In a suit for specific performance, the plaintiff had already examined three witnesses. The plaintiff sought for time for examining himself after completion of the evidence of PW-3 on 14.12.2008. The personal absence of the plaintiff in Court on 14.12.2008 was explained by him with the statement accompanying Doctors certificate that he was suffering from a viral skin infection of herpes and hence he could not come to Court. It was clear from the statement of the counsel for the revision petitioner that between 16.4.2008 to 4.12.2008 there were three hearing dates and the plaintiff was seeking time after the examination of witnesses for his own evidence. In a suit for Specific Performance where the plaintiff had to prove his readiness and willingness, the crucial nature of such evidence could not be under- estimated. Probably, he required reasons to come for examination out of turn under Order 18 Rule 3A of the CPC but it was an issue of procedure which Court would have taken into consideration whether to accommodate the request or not. Directing closure of the evidence of one party and directing the respondent to begin his case even when the plaintiff was still making a plea for grant of an opportunity seems unreasonable.
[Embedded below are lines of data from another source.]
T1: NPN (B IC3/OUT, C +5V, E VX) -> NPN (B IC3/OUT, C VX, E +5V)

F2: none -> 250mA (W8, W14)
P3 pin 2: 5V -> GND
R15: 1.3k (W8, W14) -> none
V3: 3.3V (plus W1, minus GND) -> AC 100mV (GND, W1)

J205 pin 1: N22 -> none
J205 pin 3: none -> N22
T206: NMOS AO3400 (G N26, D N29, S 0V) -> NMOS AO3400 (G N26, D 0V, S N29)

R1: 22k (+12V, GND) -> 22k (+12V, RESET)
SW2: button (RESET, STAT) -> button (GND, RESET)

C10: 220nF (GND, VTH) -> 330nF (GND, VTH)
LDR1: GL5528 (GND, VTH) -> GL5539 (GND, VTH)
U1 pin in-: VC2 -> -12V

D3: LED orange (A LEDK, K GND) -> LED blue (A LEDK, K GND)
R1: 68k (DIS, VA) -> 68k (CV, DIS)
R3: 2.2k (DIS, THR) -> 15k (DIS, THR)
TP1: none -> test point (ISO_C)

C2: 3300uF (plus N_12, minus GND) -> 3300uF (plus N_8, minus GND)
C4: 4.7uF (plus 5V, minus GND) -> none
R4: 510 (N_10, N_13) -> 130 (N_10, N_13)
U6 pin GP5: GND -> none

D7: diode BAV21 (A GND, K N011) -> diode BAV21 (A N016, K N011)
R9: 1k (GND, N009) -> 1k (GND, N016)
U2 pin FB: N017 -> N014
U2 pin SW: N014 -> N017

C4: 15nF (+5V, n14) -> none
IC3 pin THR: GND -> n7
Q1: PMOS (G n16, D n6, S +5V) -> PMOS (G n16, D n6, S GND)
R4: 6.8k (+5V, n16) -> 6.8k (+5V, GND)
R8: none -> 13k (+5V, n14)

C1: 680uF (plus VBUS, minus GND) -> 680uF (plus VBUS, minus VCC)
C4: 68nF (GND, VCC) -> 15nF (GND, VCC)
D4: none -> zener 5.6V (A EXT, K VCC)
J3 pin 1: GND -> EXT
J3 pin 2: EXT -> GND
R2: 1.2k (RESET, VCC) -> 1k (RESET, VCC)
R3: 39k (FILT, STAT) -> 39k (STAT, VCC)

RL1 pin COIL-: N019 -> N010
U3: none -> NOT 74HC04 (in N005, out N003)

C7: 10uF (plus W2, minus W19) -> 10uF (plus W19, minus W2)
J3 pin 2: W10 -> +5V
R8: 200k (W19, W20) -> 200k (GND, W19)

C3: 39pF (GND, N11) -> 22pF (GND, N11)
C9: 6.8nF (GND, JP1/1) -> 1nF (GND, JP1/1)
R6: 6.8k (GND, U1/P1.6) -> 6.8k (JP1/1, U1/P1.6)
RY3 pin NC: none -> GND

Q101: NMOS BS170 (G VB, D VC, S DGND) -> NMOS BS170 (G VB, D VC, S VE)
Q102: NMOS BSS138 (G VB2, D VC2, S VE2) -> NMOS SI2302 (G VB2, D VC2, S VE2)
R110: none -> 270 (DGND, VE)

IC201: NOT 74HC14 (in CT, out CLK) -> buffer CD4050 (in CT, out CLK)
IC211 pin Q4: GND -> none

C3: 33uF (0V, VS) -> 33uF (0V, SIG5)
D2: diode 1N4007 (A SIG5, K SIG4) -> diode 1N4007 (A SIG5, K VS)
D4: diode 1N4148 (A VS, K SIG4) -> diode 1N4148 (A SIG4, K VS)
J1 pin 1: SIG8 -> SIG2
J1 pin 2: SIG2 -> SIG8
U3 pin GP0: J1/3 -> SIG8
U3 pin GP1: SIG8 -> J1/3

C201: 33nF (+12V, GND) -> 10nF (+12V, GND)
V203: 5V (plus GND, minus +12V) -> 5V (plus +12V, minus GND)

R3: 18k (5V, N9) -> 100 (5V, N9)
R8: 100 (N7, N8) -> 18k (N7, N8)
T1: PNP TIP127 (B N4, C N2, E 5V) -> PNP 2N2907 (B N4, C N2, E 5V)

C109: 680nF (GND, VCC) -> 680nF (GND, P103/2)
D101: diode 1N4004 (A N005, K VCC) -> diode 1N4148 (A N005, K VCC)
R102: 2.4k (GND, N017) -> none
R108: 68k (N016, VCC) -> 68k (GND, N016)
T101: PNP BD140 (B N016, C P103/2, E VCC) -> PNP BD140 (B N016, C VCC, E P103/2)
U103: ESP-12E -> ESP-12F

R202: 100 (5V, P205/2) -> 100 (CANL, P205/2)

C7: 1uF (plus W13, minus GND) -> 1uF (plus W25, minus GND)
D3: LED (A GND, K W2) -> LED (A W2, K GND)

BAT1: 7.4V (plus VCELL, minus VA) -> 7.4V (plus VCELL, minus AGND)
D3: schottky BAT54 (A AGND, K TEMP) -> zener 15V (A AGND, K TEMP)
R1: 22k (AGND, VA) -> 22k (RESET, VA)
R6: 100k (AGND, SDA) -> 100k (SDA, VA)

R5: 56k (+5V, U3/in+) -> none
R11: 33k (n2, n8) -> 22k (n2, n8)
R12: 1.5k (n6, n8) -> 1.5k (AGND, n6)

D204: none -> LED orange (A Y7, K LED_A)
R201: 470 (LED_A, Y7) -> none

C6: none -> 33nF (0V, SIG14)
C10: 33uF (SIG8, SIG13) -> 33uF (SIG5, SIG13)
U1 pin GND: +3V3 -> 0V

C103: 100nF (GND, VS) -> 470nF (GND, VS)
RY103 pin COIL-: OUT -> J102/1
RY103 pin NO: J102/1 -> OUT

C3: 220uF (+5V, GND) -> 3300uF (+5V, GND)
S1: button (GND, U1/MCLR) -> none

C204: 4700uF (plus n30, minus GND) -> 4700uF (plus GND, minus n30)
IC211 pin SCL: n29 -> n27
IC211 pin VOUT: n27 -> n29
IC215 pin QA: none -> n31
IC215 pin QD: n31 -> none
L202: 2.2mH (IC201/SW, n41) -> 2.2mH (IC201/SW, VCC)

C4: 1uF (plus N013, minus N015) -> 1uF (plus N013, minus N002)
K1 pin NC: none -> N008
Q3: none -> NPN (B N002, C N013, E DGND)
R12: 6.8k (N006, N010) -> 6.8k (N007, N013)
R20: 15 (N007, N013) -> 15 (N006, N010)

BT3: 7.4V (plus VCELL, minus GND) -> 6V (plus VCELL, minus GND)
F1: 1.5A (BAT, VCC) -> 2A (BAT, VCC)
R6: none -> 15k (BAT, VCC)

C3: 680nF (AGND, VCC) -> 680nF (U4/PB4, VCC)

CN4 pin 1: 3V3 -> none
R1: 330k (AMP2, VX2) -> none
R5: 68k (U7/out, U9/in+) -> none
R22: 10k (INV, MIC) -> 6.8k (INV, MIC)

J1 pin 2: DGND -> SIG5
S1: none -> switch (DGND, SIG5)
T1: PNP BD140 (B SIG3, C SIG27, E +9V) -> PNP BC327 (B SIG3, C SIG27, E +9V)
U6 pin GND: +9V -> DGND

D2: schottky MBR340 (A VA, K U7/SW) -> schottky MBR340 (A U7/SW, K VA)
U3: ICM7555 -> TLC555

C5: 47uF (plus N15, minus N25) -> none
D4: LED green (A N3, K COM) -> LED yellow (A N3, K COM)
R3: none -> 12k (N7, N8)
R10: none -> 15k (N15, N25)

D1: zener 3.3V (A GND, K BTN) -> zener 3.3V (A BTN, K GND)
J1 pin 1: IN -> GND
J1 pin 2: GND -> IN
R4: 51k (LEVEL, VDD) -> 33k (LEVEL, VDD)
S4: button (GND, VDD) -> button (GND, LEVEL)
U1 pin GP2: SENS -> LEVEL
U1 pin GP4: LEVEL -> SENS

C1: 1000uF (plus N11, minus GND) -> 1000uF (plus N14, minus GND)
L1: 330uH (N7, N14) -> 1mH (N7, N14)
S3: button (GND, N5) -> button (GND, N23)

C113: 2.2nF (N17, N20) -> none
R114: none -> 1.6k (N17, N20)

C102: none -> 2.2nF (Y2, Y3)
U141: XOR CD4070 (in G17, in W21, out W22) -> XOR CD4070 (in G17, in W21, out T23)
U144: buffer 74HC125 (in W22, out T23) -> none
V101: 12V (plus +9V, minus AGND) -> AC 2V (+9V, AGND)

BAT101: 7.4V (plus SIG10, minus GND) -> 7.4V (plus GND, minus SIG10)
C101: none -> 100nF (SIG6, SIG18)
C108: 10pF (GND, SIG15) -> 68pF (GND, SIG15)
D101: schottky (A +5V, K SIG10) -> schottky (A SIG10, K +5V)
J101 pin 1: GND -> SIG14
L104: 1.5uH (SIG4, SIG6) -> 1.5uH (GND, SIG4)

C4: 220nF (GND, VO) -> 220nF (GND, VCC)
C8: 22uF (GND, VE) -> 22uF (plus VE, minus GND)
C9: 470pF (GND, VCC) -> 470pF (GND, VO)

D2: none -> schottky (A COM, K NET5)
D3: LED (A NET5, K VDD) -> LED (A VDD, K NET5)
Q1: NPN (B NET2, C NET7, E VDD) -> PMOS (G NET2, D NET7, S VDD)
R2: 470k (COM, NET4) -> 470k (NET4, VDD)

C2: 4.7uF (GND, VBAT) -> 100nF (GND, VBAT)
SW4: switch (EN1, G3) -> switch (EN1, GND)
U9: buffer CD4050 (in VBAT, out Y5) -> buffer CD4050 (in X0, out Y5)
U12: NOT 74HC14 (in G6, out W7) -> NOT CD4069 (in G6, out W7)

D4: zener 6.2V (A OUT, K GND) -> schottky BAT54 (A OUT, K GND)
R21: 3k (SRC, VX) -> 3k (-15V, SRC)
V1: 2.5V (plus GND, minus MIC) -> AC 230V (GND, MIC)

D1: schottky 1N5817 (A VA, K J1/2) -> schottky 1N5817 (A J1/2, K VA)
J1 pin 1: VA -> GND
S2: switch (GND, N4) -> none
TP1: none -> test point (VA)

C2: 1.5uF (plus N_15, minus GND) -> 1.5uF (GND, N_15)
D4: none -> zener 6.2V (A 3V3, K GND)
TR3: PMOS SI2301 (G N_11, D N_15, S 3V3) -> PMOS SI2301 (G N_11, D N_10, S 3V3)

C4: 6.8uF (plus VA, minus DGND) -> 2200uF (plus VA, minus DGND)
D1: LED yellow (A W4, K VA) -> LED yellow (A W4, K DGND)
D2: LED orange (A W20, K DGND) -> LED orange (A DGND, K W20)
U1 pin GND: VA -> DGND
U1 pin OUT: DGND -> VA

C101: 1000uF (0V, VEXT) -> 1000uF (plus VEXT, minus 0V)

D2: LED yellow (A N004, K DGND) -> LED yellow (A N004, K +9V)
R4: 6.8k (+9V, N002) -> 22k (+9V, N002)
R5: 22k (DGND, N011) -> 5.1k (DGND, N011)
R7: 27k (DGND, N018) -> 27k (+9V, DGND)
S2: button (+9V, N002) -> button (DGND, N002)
The evidence was not, therefore, liable for closure only for non-appearance of the party on a particular date or when reasons were given by a party for non-appearance. 8. The above directions are given even at the stage of admission only to ensure that fair opportunities are always given to the parties for examination of witnesses and the errant conduct of parties are to be dealt with suitably in other means outlined above. Closure of evidence and directing arguments or refusing to reopen a case that was directed as closed seldom accord with fair procedure and justice. 9. The revisions petitions are allowed and the parties shall be at liberty to adduce fresh evidence/further evidence on the date to be fixed by the Court in the respective cases. Petitions allowed.